American nonprofit organization associated with The Urantia Book

Symbol representing the Urantia Foundation and Urantia Book

The Urantia Foundation is a Chicago-based non-profit organization, founded in 1950, that provides materials, promotes events, and provides guidance associated with The Urantia Book.

==Purpose==

The main purpose of the foundation is to provide for the dissemination of The Urantia Book and to ensure that the text remains as unaltered as possible. It published the first copy of the book to be made available to the public in 1955. The organization maintains integrity of the text and authorizes specific translations. The Urantia Foundation was inaugurated to preserve exclusive domain over the names "The URANTIA BOOK," "Urantia Brotherhood," "Urantia Foundation," and "Urantia Society" for at least one generation.

==Copyright and trademarks==

In 1995, a United States jury trial in Arizona found that the Urantia Foundation's 1983 renewal of the book's copyright was invalid. However, that decision was overturned on appeal.

In 2001, a United States jury trial in Oklahoma again found that the Urantia Foundation's 1983 renewal of the book's copyright was invalid.
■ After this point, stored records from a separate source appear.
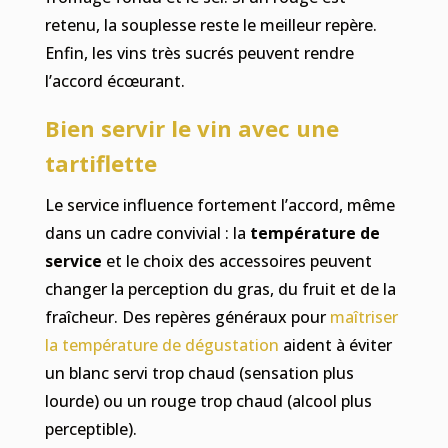
retenu, la souplesse reste le meilleur repère.
Enfin, les vins très sucrés peuvent rendre
l’accord écœurant.
Bien servir le vin avec une
tartiflette
Le service influence fortement l’accord, même
dans un cadre convivial : la
température de
service
et le choix des accessoires peuvent
changer la perception du gras, du fruit et de la
fraîcheur. Des repères généraux pour
maîtriser
la température de dégustation
aident à éviter
un blanc servi trop chaud (sensation plus
lourde) ou un rouge trop chaud (alcool plus
perceptible).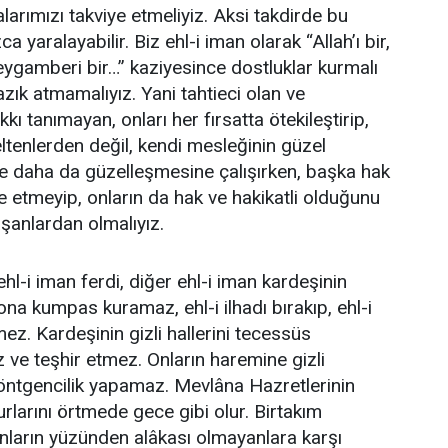
ımızı takviye etmeliyiz. Aksi takdirde bu
ca yaralayabilir. Biz ehl-i iman olarak “Allah’ı bir,
 peygamberi bir…” kaziyesince dostluklar kurmalı
azık atmamalıyız. Yani tahtieci olan ve
kı tanımayan, onları her fırsatta ötekileştirip,
ltenlerden değil, kendi mesleğinin güzel
 daha da güzelleşmesine çalışırken, başka hak
e etmeyip, onların da hak ve hakikatli olduğunu
şanlardan olmalıyız.
l-i iman ferdi, diğer ehl-i iman kardeşinin
na kumpas kuramaz, ehl-i ilhadı bırakıp, ehl-i
z. Kardeşinin gizli hallerini tecessüs
z ve teşhir etmez. Onların haremine gizli
öntgencilik yapamaz. Mevlâna Hazretlerinin
rlarını örtmede gece gibi olur. Birtakım
lanların yüzünden alâkası olmayanlara karşı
However, this decision was upheld in the United States Court of Appeals for the Tenth Circuit, creating a circuit split as to whether the English version of the book is considered to have entered the public domain in the US as of 1983. In 2006, the international copyright on the English text expired.

The Urantia Foundation placed the three blue concentric circles logo on the cover of The Urantia Book and has a United States trademark for that symbol. The circles are also used with foundation approval to indicate other affiliated organizations.